Northwest Arkansas Democrat-Gazette
In the news
▪ Kalob Adair, 19, of New Albany, Miss., said anyone would do what he did after being labeled a hero for calling 911 and pounding on the front door of a burning house that he came across while on a midnight drive, enabling police to arrive in time to wake a sleeping woman so she could escape.
▪ Malinda Hunter, a Tennessee Valley Authority spokesman, said a printing error caused residents of Soddy-Daisy to receive 2021 calendars from the authority that left out Jan. 29 and May 29, saying stickers with the missing dates will be sent to fix the problem.
▪ Loredana Diglio a spokeswoman for an Italian animal protection group, called it a “massacre” after hundreds of birds, mostly starlings, died, leaving carcasses scattered on streets in Rome, after being scared from their roosts by New Year’s Eve fireworks.

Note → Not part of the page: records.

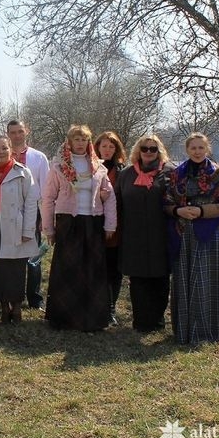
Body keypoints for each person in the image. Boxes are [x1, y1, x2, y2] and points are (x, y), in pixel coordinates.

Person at [164, 133, 219, 344]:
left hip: (208, 233)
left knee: (208, 282)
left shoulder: (218, 174)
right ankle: (186, 330)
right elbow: (166, 203)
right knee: (184, 282)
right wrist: (178, 211)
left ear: (207, 149)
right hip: (183, 234)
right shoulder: (176, 174)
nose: (197, 151)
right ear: (187, 150)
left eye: (201, 148)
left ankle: (212, 328)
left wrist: (201, 211)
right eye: (193, 148)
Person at [41, 125, 116, 332]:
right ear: (69, 142)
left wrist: (110, 224)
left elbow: (109, 197)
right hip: (68, 223)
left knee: (93, 270)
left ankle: (93, 318)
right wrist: (48, 228)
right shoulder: (58, 166)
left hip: (92, 222)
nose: (80, 143)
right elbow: (48, 199)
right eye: (77, 139)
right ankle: (63, 318)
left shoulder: (98, 167)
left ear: (89, 142)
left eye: (84, 139)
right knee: (68, 271)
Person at [115, 134, 174, 333]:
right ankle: (141, 321)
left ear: (159, 152)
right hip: (133, 234)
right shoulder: (126, 174)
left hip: (161, 234)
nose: (148, 152)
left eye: (153, 149)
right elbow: (117, 205)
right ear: (138, 151)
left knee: (160, 278)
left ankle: (157, 320)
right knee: (138, 280)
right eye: (145, 148)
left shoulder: (170, 173)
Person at [0, 135, 39, 323]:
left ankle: (16, 308)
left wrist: (27, 231)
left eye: (4, 148)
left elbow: (31, 203)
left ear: (11, 150)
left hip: (16, 226)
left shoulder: (22, 172)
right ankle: (4, 307)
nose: (0, 152)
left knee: (16, 269)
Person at [6, 120, 50, 310]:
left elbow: (47, 189)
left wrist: (46, 217)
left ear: (27, 131)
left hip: (33, 211)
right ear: (7, 134)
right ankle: (12, 295)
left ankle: (34, 298)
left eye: (20, 131)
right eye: (13, 132)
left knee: (33, 257)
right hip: (8, 212)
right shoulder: (2, 155)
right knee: (10, 256)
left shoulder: (38, 158)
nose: (17, 135)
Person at [94, 131, 127, 326]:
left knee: (113, 269)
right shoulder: (88, 168)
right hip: (92, 225)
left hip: (115, 228)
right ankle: (96, 306)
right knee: (95, 268)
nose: (107, 150)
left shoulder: (122, 171)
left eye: (111, 147)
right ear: (97, 147)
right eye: (104, 146)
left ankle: (111, 307)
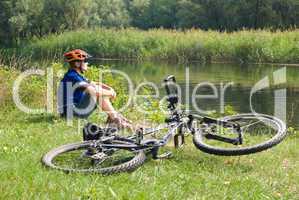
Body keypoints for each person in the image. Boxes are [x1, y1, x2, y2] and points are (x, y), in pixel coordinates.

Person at [58, 49, 132, 129]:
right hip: (69, 114)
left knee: (98, 90)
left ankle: (115, 118)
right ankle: (115, 119)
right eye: (85, 61)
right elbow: (93, 91)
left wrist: (111, 89)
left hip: (73, 111)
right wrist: (111, 94)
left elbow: (95, 83)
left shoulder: (75, 75)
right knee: (97, 92)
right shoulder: (72, 76)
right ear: (77, 63)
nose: (87, 63)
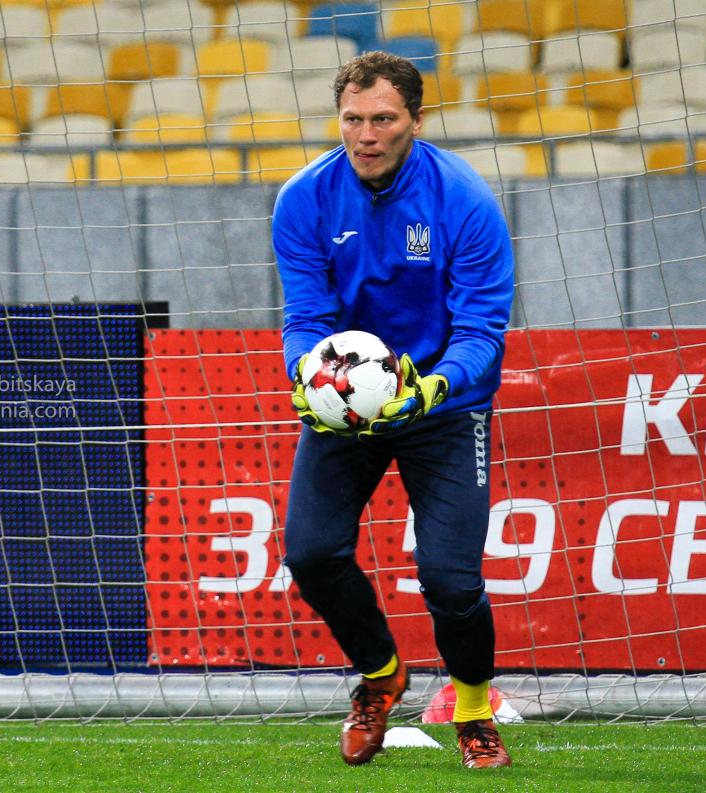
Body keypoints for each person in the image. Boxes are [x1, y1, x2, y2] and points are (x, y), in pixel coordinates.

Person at [271, 51, 515, 769]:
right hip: (348, 406)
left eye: (383, 119)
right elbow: (305, 316)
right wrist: (305, 373)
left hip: (445, 404)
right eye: (353, 119)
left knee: (451, 580)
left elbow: (482, 332)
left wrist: (433, 386)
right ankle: (381, 676)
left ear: (416, 120)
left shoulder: (464, 200)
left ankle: (474, 713)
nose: (366, 135)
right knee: (310, 553)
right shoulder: (303, 199)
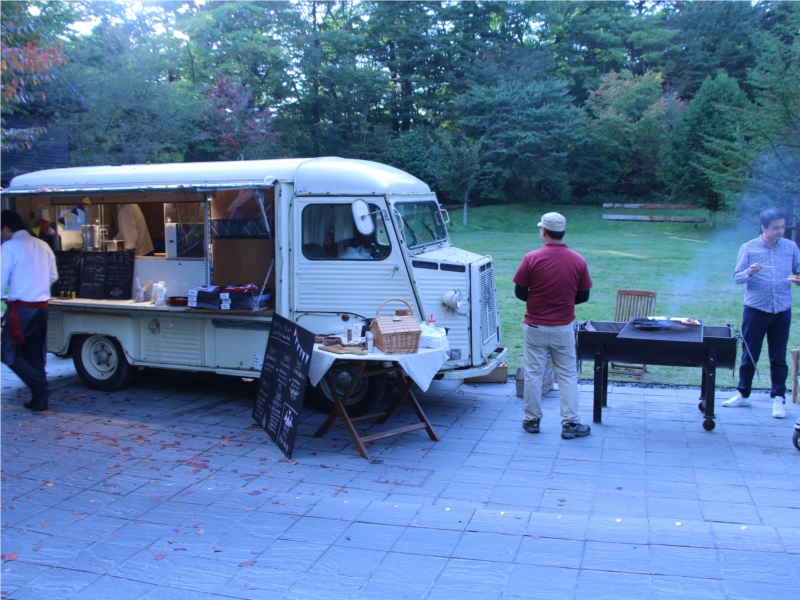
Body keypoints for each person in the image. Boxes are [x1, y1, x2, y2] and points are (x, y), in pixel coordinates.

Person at [513, 212, 593, 439]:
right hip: (562, 328)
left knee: (533, 374)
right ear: (564, 231)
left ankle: (531, 420)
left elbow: (520, 291)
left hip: (535, 326)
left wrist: (539, 301)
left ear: (544, 232)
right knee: (567, 375)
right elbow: (584, 295)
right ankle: (570, 423)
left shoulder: (531, 258)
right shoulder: (578, 260)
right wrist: (564, 301)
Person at [723, 207, 800, 418]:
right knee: (750, 354)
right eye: (775, 228)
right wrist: (749, 271)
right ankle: (743, 394)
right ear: (763, 227)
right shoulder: (749, 248)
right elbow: (737, 277)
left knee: (778, 356)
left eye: (782, 227)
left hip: (782, 309)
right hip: (755, 309)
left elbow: (798, 271)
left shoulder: (791, 247)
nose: (780, 231)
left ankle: (778, 398)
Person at [1, 210, 59, 411]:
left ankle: (40, 386)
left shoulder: (9, 247)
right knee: (34, 353)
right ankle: (39, 400)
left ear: (6, 228)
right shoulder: (42, 245)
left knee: (8, 352)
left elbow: (0, 281)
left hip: (22, 309)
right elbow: (53, 277)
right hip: (41, 307)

▪ Brandon King, 29, of Springfield, Mo., faces murder and other charges after police, responding to a report of an assault in progress, discovered a 32-yearold woman and a 13-year-boy stabbed to death, and two girls, ages 7 and 14, wounded.

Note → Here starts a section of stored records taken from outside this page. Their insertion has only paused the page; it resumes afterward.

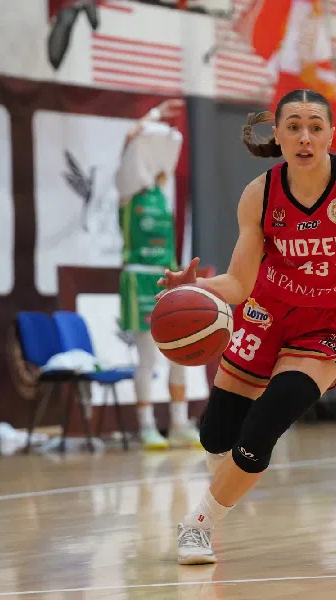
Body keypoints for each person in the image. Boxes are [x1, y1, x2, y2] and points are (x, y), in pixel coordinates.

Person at [159, 89, 336, 565]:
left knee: (265, 424)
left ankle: (198, 524)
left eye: (315, 127)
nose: (305, 137)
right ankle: (227, 485)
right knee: (217, 435)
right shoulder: (259, 195)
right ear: (278, 135)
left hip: (331, 322)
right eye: (295, 127)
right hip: (268, 312)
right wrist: (198, 288)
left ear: (330, 135)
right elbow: (240, 283)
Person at [115, 99, 201, 450]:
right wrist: (152, 116)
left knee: (181, 354)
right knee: (148, 357)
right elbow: (130, 139)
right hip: (139, 278)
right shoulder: (127, 193)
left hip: (168, 278)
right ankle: (146, 426)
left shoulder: (162, 194)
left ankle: (179, 423)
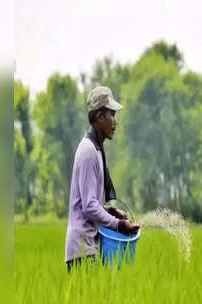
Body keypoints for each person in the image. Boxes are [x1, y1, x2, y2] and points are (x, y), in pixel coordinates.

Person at [64, 86, 139, 272]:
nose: (115, 122)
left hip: (89, 247)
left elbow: (89, 202)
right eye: (111, 115)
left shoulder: (96, 149)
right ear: (99, 117)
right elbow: (89, 206)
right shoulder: (89, 151)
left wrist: (111, 211)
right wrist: (119, 225)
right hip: (82, 250)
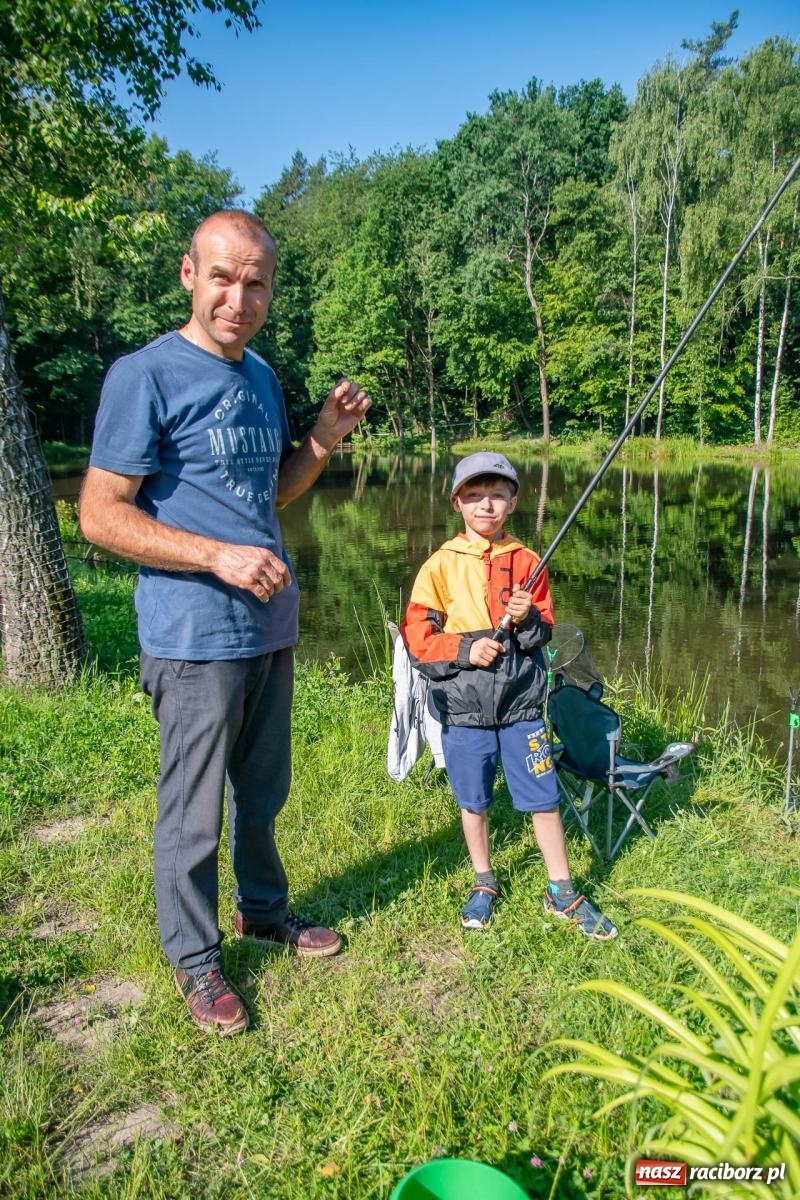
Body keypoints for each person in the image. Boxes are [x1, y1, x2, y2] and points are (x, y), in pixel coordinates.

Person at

▪ Martina Medic, a police spokeswoman in Tribistovo, Bosnia-Herzegovina, said eight men and women, ages 18-20, who gathered for a New Year’s Eve celebration are believed to have died from carbon monoxide poisoning after their bodies were found in a house that used a generator for heat.
▪ W. Mark Tew, president of Judson College in Marion, Ala., said that although “no renowned philanthropist” stepped forward to help, the all-women’s school will remain open after it raised about $1.8 million from alumni and other supporters.
▪ Cora Baker, 39, police chief of Arlington, Ga., accused in a 2019 domestic violence incident when she was a Terrell County sheriff’s deputy, was booked into the Calhoun County jail after being indicted on aggravated assault charges, state investigators said.
▪ August Creppel, principal chief of the United Houma Nation, said a former health care facility donated to the tribe will be used for a new tribal office and cultural center, and called it an opportunity for his tribe, which has members in six Louisiana parishes, to become more united.